NASA called the tenth flight Ingenuity’s ‘most complex’ yet in its efforts to support Perseverance in its mission to search for signs of ancient life on Mars.

Like on previous flights, Ingenuity snapped ‘selfies’ of its shadow on the planet’s surface. 

Ingenuity is equipped with two cameras of its own its its cube-shaped base – one colour camera with a horizon-facing view for terrain images and one black-and-white for navigation. 

Ingenuity arrived on Mars attached to the belly of Perseverance, which touched down on Mars on February 18 after a nearly seven-month journey through space.  

Perseverance made its first test drive on Mars on March 4, and on April 4, NASA confirmed that Ingenuity has been dropped to the surface of Mars from Perseverance’s ‘belly’ in preparation for its historic flight.  

NASA also said on April 5 that Ingenuity had survived its first night on the Martian surface – a major milestone because surface temperatures can plunge as low as -130°F (-90°C).   

The copter, which is just 18-inches tall, made its first flight on April 19, 2021, making history as the first powered controlled flight on any planet other than Earth. 

In a nod to this feat, Ingenuity carries a small amount of fabric that covered one of the wings of the Wright brothers’ aircraft, known as the Flyer, during the first powered, controlled flight on Earth in 1903. 

For the first flight, Ingenuity took off, climbed to about 10 feet (3 meters) above the ground, hovered in the air briefly, completed a turn and then landed. 

After that, the helicopter successfully performed additional experimental flights of incrementally farther distance and greater altitude, culminating with the tenth flight on Saturday. 

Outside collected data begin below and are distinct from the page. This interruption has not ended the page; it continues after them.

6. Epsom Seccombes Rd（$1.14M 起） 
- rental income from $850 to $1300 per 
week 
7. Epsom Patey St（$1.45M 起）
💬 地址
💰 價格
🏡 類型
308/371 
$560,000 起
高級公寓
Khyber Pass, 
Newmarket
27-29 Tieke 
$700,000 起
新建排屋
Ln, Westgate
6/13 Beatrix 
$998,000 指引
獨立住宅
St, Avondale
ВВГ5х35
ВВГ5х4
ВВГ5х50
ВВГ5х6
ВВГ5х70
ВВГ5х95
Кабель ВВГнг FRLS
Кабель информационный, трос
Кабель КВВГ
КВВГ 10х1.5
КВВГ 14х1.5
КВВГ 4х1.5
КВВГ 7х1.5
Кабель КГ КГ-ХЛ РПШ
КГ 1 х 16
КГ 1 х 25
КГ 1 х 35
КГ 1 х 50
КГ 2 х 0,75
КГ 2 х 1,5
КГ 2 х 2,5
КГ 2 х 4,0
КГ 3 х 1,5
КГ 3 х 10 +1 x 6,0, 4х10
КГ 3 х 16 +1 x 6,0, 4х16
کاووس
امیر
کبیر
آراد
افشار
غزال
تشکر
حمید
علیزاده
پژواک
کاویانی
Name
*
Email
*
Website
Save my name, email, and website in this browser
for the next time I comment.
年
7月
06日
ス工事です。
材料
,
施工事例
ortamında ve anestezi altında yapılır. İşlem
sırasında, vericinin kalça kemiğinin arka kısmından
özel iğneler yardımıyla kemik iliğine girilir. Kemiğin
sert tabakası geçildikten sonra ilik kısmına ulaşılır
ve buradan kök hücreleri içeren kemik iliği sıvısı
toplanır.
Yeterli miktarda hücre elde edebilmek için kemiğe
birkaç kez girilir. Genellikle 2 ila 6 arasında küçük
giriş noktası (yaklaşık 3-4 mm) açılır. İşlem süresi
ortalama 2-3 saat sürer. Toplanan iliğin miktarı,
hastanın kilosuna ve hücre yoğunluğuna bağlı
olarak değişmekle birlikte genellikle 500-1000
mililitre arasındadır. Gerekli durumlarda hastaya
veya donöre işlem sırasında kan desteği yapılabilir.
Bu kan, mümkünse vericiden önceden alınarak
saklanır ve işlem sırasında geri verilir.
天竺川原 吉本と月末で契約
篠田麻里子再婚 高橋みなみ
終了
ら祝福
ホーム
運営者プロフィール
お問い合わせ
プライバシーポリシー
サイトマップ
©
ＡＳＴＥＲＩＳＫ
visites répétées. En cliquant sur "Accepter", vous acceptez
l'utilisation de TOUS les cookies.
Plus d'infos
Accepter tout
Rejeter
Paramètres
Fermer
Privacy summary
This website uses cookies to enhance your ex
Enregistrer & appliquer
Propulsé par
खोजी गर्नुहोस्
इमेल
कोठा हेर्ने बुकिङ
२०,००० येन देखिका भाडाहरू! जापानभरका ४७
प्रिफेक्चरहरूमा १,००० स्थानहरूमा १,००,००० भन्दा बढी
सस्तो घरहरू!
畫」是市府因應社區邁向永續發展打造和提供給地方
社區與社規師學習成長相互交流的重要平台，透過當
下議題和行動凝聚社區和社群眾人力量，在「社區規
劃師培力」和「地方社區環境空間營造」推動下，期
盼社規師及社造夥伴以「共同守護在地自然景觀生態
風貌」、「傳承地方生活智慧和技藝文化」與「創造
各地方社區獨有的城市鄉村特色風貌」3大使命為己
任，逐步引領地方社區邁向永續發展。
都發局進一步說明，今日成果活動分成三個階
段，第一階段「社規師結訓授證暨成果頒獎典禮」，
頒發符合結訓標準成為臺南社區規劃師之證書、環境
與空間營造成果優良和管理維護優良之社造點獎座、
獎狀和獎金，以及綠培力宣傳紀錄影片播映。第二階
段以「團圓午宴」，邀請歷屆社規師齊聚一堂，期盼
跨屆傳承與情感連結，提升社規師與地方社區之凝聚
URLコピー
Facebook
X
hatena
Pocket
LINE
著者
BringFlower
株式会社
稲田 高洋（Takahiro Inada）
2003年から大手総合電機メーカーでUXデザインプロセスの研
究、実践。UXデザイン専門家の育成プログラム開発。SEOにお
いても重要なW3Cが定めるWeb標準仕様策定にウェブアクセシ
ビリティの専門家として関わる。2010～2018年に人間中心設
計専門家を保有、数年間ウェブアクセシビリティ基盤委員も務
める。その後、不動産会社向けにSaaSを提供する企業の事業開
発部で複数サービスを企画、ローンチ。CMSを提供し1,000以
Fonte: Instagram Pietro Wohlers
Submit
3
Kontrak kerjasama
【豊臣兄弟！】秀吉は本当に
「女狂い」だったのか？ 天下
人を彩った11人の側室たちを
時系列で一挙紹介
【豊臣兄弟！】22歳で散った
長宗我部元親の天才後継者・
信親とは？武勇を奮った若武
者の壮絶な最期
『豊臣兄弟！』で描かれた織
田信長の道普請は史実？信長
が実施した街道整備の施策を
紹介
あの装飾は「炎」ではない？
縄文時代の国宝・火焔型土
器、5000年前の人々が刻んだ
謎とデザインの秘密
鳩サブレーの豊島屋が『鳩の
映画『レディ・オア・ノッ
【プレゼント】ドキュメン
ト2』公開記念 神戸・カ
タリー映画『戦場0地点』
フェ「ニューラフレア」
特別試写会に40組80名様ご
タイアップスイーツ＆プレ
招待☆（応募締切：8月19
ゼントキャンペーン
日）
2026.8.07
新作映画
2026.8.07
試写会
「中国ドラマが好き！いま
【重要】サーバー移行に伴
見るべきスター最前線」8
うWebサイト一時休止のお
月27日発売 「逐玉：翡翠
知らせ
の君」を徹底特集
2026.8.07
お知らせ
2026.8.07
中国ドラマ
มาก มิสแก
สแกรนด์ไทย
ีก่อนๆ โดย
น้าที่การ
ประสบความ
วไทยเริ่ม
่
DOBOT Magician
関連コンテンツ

The Jezero Crater (pictured) is an ancient river delta that seems a logical spot for somewhere that once harboured life

The Jezero Crater (pictured) is an ancient river delta that seems a logical spot for somewhere that once harboured life

The first five flights throughout April and May were part of a ‘technical demonstration’ to prove something could fly on Mars.

The subsequent flights formed part of an extended mission support role, helping Perseverance.  

During its sixth flight on May 23, Ingenuity experienced a bit of a wobble due to some ‘unexpected motion’ in the final few feet.

This motion was from an ‘image processing issue’ but it ‘muscled through’, NASA JPL tweeted at the time.